Synopsis : La judokate iranienne Leila et son entraîneuse Maryam se rendent aux Championnats du monde de judo avec l’intention de ramener sa première médaille d’or à l’Iran. Mais au cours de la compétition, elles reçoivent un ultimatum de la République islamique ordonnant à Leila de simuler une blessure et d’abandonner pour éviter une possible confrontation avec l’athlète israélienne. Sa liberté et celle de sa famille étant en jeu, Leila se retrouve face à un choix impossible : se plier au régime iranien, comme l’implore son entraîneuse, ou se battre pour réaliser son rêve.
AVIS GLOBAL
Tatami est la rencontre artistique entre deux réalisateurs, mais aussi celle entre deux pays hostiles l’un envers l’autre. La collaboration entre Zar Amir et Guy Nattiv est celle de l’Iran et d’Israël dans un but humaniste. L’art n’a pas de frontière, tout comme le sport, et c’est pour cela que Tatami a été élaboré. Porté par deux réalisateurs de talent, le métrage nous emmène dans cet entre-deux mondes en nous faisant vivre de l’intérieur la réalité de nombreux athlètes iraniennes.

Une médaille serrée autour du cou
Sous couvert d’être un film de sport, Tatami est un thriller politique. Le combat qu’entreprennent Leila et Maryam se fait aussi bien dans l’arène que dans les bureaux. La judokate et l’entraîneuse participent initialement à la compétition pour gagner la médaille d’or sauf que le gouvernement iranien va se placer devant elles tel un adversaire.
Les combats et les discussions sont dans cette optique filmée de la même manière, c’est-à-dire au plus près du corps. La filiation entre les deux devient de plus en intense jusqu’à même ne former plus qu’un. Au début, nous ne voyions que les deux judokates sur le tatami et l’entraîneuse, par la suite ce n’est plus le cas.

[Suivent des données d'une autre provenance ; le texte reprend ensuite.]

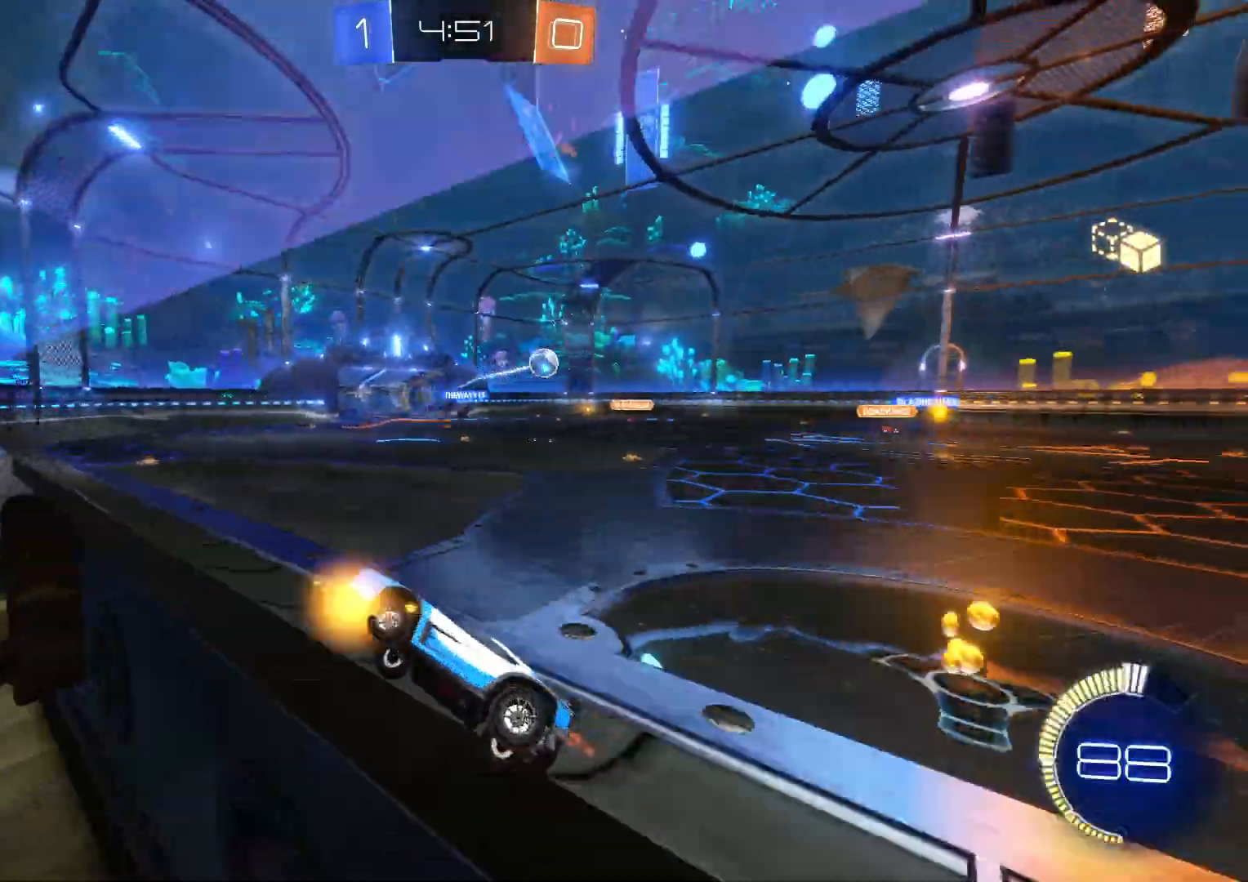
{"buttons": ["CIRCLE", "R2"], "left_stick": "left", "events": [[50, "left_stick", "left"], [183, "CIRCLE", "down"], [333, "CIRCLE", "up"], [483, "CIRCLE", "down"]]}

L’affrontement entre Leila et la Brésilienne marque la transition par le fait que tout se mélange. Un montage parallèle montre successivement les sportives, Maryam, et la situation du mari et du fils de Leila en Iran. Le paroxysme de cette situation complexe arrive face à la Géorgienne.
Le combat débute et se conclut sur un plan d’ensemble en plongée soulignant à la fois la pression énorme sur les épaules de Leila, mais aussi le regard du gouvernement iranien. Le plan concluant la confrontation sportive met aussi un terme à celui politique. Peu importe le résultat, le cadre est aussi aéré que celui de la fuite des proches de Leila, un objectif auquel la judokate et son entraîneuse souhaitent atteindre.

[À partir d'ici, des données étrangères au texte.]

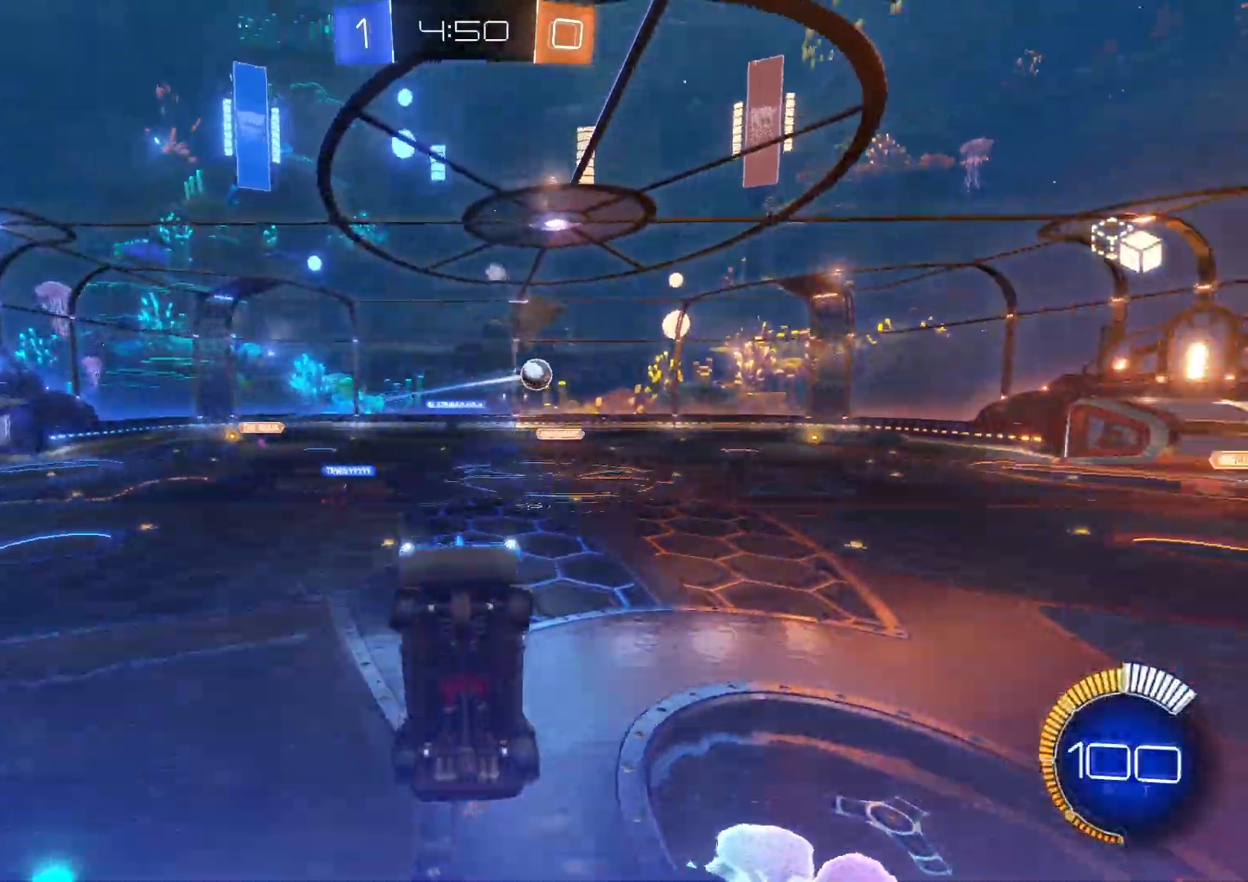
{"buttons": ["R2"], "left_stick": "left", "events": [[150, "CIRCLE", "up"]]}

Le judogi comme arme de contestation
Tatami se place dans la lignée des œuvres contestataires iraniennes telles que Persepolis de Marjane Satrapi et Vincent Paronnaud et Les Nuits de Mashhad d’Ali Abbasi (dont Zar Amir a participé). Il est important de noter que ce n’est pas l’Iran qui est mis en cause, mais ceux qui le dirigent. Les habitants ne sont pas ceux qui imposent les lois, au contraire, ce sont eux qui les subissent.
Il en va de même pour l’Islam et le voile. La religion n’est aucunement dénoncée, c’est l’obligation de la pratiquer qui l’est. Les femmes, tout comme le film avec ce format 4/3, doivent porter ce voile contre leur gré. Le duo Leila/Maryam va donc à cet effet symboliser à la fois la rébellion et le contrôle.
Le métrage va marquer la rupture idéologique entre la judokate et ses coéquipières en l’éloignant physiquement d’elles, bien que face au gouvernement elles sont toutes réunies. Cet élan libertaire se confronte avec Maryam car celle-ci doit se racheter. Elle est pourtant littéralement son reflet sauf qu’elle est aussi brisée que ce miroir cassé par Leila auquel elle fera face dans le film.
Leur parcours est identique à la différence que la judokate va avancer au lieu d’abandonner comme son entraîneuse auparavant. Cette divergence est représentée dans la salle d’échauffement avec une Maryam au centre du tatami dans l’incapacité de bouger tandis que Leila court autour d’elle, sûre de son choix.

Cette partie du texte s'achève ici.